■ Source text:

####

"I am not a magician."
These words came from Hervé Renard's mouth not as humble rhetoric—but as a defense. In a small meeting room in Guadaloupe, the experienced coach was preparing for the toughest challenge of his career: leading Tunisia to the 2026 World Cup after critical failures at the 2023 Africa Cup of Nations and missing the 2022 Qatar World Cup. He did not deny the pressure. He simply rejected the illusion—that one big name, one French name, one 'savior' could change the team's fate in 18 months.
In Malaysia, those words resonate more strongly than expected.
What Renard Rejects Is the 'Instant Saviour' Culture in Malaysia
Renard does not reject hope. He rejects *hope without foundation*. And that is what we often see in our homeland: every time Harimau Malaya fails—during the World Cup qualifiers, the AFF Cup, or even in friendly matches—social media explodes with demands: "Replace the coach! Hire someone foreign! A European! Someone who has won in Africa!" As if trophies come with a 'reset' button. Yet, FAM data shows that between 2018 and 2024, Malaysia has changed seven national coaches and four foreign coaches, yet performance has not increased linearly—indeed, the performance in the 2026 World Cup qualifiers up to April 2024 showed a 12% decline in attack transition speed compared to 2022 (source: FAM Technical Performance Report, May 2024).

####

■ Supplied information:
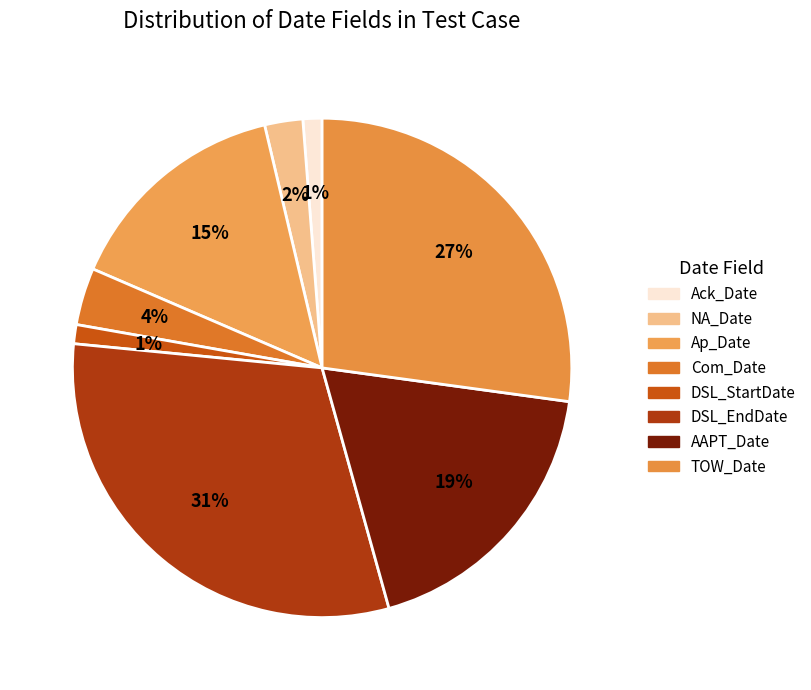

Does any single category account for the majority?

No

####

■ Required actions:
a. In the article on Hervé Renard, where was he when he prepared for the toughest challenge of his career?
b. Swap "pressure" for "scrutiny" in the Hervé Renard article, and write out everything from "These words came" down to "in 18 months.".

■ Answers given:
a. He was in a small meeting room in Guadaloupe.

b.
These words came from Hervé Renard's mouth not as humble rhetoric—but as a defense. In a small meeting room in Guadaloupe, the experienced coach was preparing for the toughest challenge of his career: leading Tunisia to the 2026 World Cup after critical failures at the 2023 Africa Cup of Nations and missing the 2022 Qatar World Cup. He did not deny the scrutiny. He simply rejected the illusion—that one big name, one French name, one 'savior' could change the team's fate in 18 months.